When spouses decide to end their marriage, many issues must be addressed. For example, if the parties have children, questions related to custody, visitation, and child support must be resolved. In some cases, a spouse may seek alimony or temporary spousal support.
Even when the parties do not have any minor children and neither spouse is seeking alimony, the parties still must decide how to divide the marital property and debts. One of the most beneficial ways to accomplish this task is to consent to a property settlement agreement. A property division lawyer can assist in helping the two of you come to an agreement.
Equal Division of Property and Debt?
To divide marital property and debts into equal parts and give one-half to each spouse seems like an effective way to resolve issues related to property division in a divorce. However, in many cases, property division is not as simple as a 50-50 split. Issues that can complicate property division include inheritance, non-marital property, and pre-marital property.
Therefore, because of the various issues that may need to be addressed in the divorce, a judge may need to issue an order dividing the property and debts between the spouses. The court may issue a 50-50 split, but an equal division is not required. There are some reasons why a judge might award an uneven division of marital property and debt.
A judge may consider numerous factors when dividing marital property and debt including:
- The length of time the parties were married;
- The age and health of each spouse;
- Earning capacity of the parties;
- Life status of each spouse;
- Contributions by each spouse to the marital estate;
- Circumstances and requirements of each party;
- General legal theories of equity; and,
- The conduct of the parties.
The goal for property division in Michigan is to ensure an equitable distribution of marital property and debt between the parties. Equitable does not mean equal, but it does mean a fair and appropriate division with equity in mind.
As seen above, the court may consider a spouse's actions (i.e. abuse, adultery, etc.) when making his decision about property division. The law allows the judge to deviate from the presumption of equitable distribution, but the judge must explain his reasons in the final court order.
Can Parties Enter a Voluntary Property Agreement?
Instead of allowing a judge to divide your property in a court setting, you and your spouse can enter a property settlement agreement resolving all issues related to dividing property and debts. For many parties, a property settlement agreement is a way to retain control over decisions regarding property division.
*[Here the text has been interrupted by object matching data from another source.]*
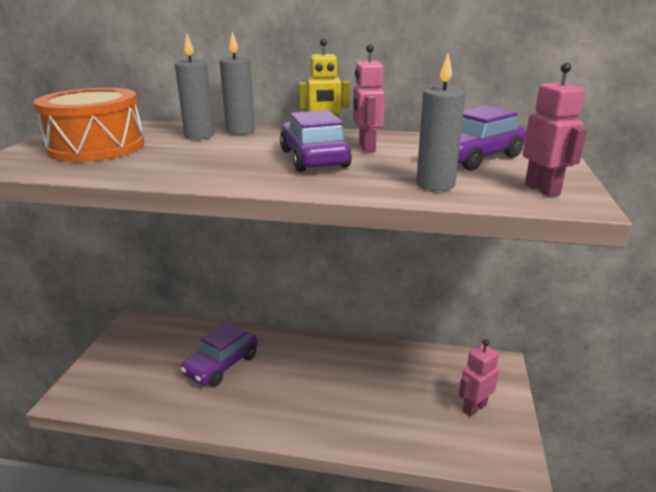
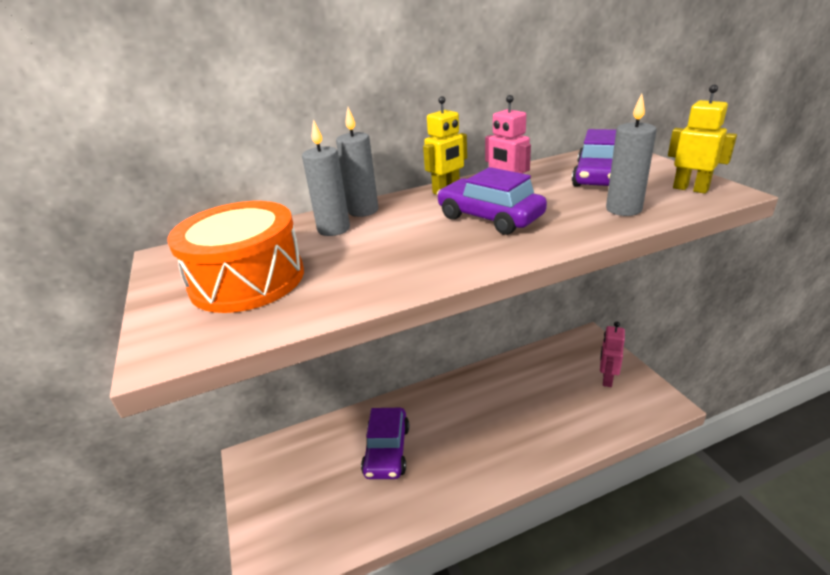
camera: 30 degrees left, 5 degrees up
(542, 189) = (690, 189): pink robot -> yellow robot

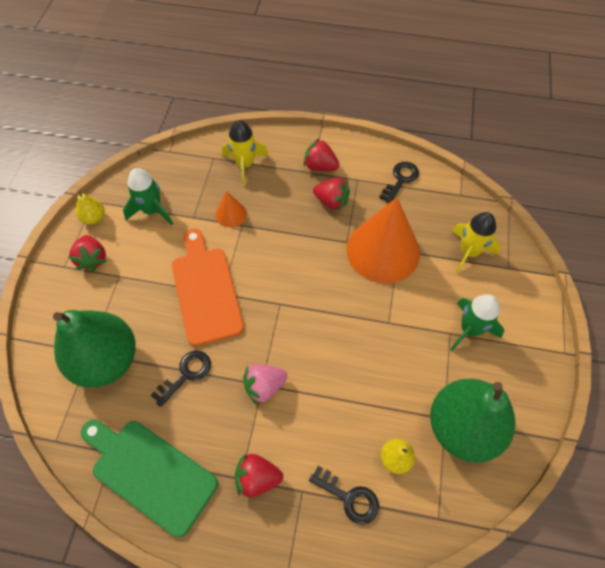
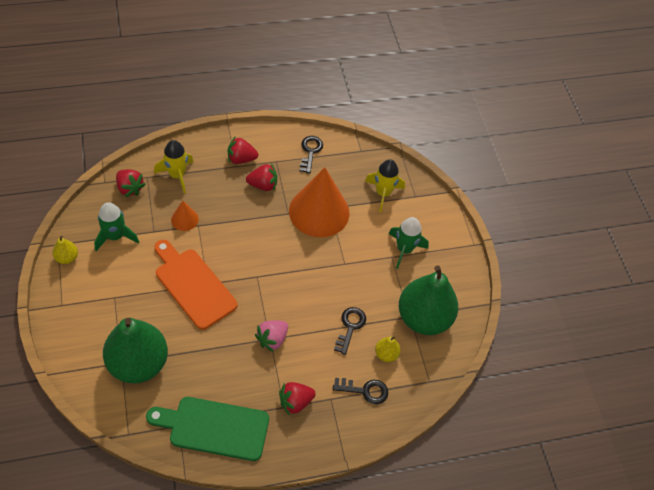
camera: 30 degrees left, 5 degrees down
(92, 259) = (84, 291): red strawberry -> red strawberry (130, 188)
(186, 374) = (208, 351): black key -> black key (350, 327)

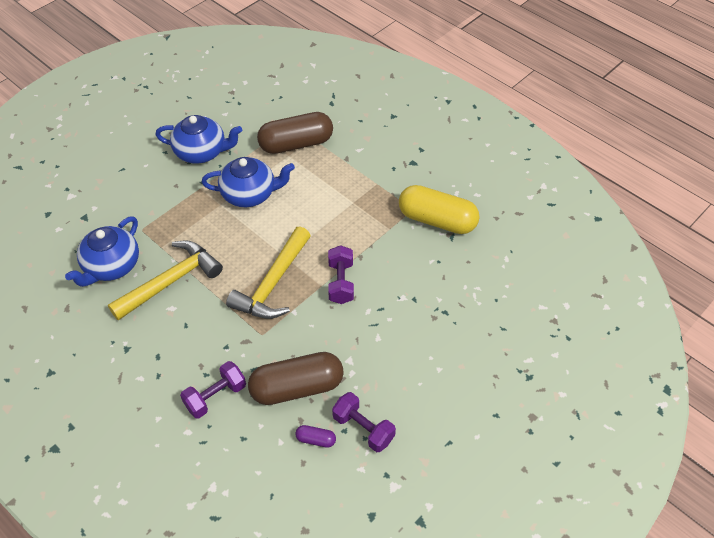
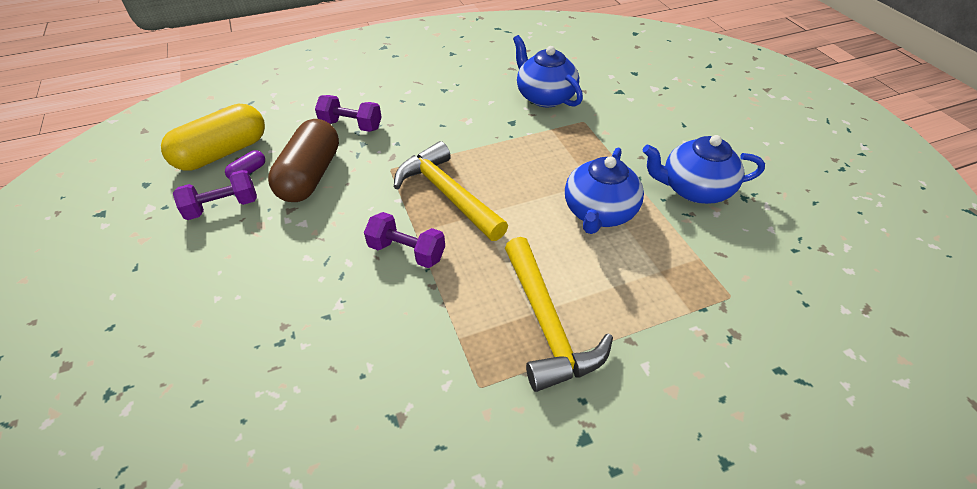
camera: 115 degrees right, 5 degrees down
(171, 281) = (501, 126): yellow hammer -> yellow hammer (546, 324)
(201, 152) = (694, 189): blue teapot -> blue teapot turned 60 degrees clockwise
(215, 396) = (351, 125): purple dumbbell -> purple dumbbell turned 60 degrees counterclockwise
(296, 144) = (683, 288): brown capsule -> none
(437, 220) = (437, 413): yellow capsule -> yellow capsule (222, 153)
Spouses understand the significance and sentimental value of various items that have been accumulated during the marriage. Additionally, spouses understand what items they have, need, and could do without. By working together to arrive at a mutual property settlement agreement, spouses are usually happier with the final agreement compared to spouses who are handed an agreement by a judge.
Using a Mediator for Property Division
In some cases, spouses utilize a mediator to settle the issues in their divorce, including property settlement agreements. Using a mediator can save time and money, in addition to providing a better result. You also have a higher level of privacy and confidentiality when using mediation to settle disputes compared to cases that are litigated in court.